项目总结/摘要 哮喘是一种慢性炎症性肺部疾病，每12个美国人中就有一个受到影响。大多数人 哮喘经历由吸入过敏原引发的2型肺部炎症。这种2型炎症， 其特征部分在于Th 2细胞和嗜酸性粒细胞增多，代表了对过敏原的适应性免疫应答。 最近，Th 17细胞反应也被描述在哮喘中，特别是在最严重的患者中。作为 获得性免疫主要由抗原呈递细胞如树突状细胞（DC）、肺DC（DC）和免疫球蛋白（IgG）协调。 在哮喘的发展中起着至关重要的作用。然而，分子机制如何 DC促进Th 2应答，而不是Th 17应答，仍然存在争议。我们集团和其他 已经确定IRF 4是肺DCs中启动2型炎症的关键转录因子。我们发现 两种不同的过敏原激活DC以上调转录因子IRF 4和下游细胞因子， IL-33和IL-10。重要的是，DCs中缺乏IRF 4的小鼠不会对HDM产生2型应答，这表明 IRF 4是启动2型炎症的肺DC中的关键转录因子。

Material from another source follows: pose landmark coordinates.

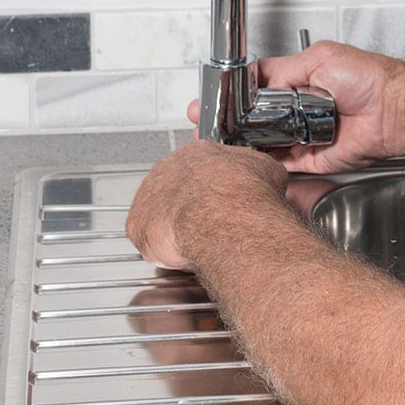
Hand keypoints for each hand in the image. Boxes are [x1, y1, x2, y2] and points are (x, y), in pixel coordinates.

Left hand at [126, 139, 287, 269]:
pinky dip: (164, 249)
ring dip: (176, 226)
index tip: (223, 197)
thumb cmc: (245, 196)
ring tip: (198, 240)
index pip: (202, 166)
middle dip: (194, 206)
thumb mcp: (266, 170)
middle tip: (211, 222)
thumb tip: (263, 179)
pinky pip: (149, 239)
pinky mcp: (138, 225)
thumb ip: (254, 172)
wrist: (224, 220)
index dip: (214, 185)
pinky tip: (182, 252)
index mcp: (199, 152)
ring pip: (162, 212)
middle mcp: (169, 168)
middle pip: (178, 188)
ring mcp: (149, 195)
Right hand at [187, 41, 404, 174]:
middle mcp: (300, 110)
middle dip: (230, 121)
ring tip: (216, 140)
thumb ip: (283, 71)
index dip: (233, 94)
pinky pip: (284, 164)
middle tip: (205, 122)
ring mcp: (305, 135)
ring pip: (265, 143)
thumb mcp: (319, 59)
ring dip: (242, 143)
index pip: (257, 88)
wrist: (394, 110)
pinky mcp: (313, 159)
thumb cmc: (371, 79)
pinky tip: (244, 157)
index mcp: (300, 82)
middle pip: (256, 119)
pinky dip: (265, 162)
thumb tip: (257, 80)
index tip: (212, 97)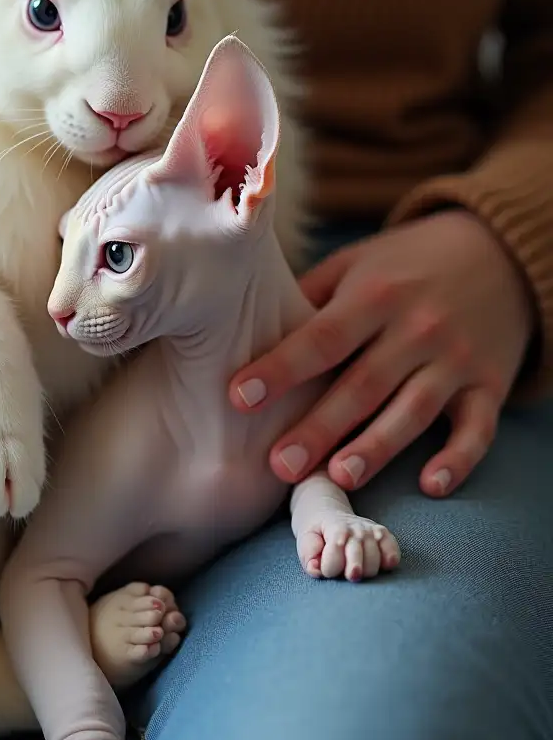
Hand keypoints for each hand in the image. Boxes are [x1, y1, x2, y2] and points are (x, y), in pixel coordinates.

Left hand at [229, 212, 534, 496]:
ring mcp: (456, 360)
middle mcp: (418, 328)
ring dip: (376, 447)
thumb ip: (308, 296)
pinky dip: (458, 460)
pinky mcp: (490, 387)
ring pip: (413, 411)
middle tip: (279, 465)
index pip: (321, 338)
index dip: (280, 368)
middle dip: (320, 426)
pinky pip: (477, 429)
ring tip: (339, 476)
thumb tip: (240, 328)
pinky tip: (430, 486)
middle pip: (362, 384)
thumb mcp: (355, 264)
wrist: (500, 253)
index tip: (238, 396)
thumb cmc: (405, 264)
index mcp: (375, 295)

DC不需要IRF 4 在变应原暴露部位的肺组织中变应原的摄取。此外，IRF 4不是过敏原所必需的- 携带DC以到达肺引流淋巴结（LLN）。然而，早期T驻留内存响应是 当DC缺乏IRF 4时受损。这表明IRF 4是DC-T细胞相互作用所必需的。 导致Th 2指令或存储器规范。我的中心假设是，IRF 4是发展中国家所必需的， 在LLN中通过其下游效应分子如IL-33和IL-10的作用在Th 2启动期间。 为了解决我的假设，我建议确定1）DCs表达IRF 4的机制， 调节2型炎症和常驻记忆Th 2细胞的发育，以及2） 2型炎症和记忆反应中DC中IRF 4表达的下游效应物。 了解DC在哮喘期间促进炎症的机制对于哮喘的治疗至关重要。 开发新的治疗靶点。IRF 4或其下游效应分子是有吸引力的候选者 因为IRF 4（+）DC与Th 2和Th 17哮喘表型有关。通过 在这项研究中，我们试图揭示这些IRF 4（+）DCs是如何促进2型炎症的， 实验性哮喘的小鼠模型。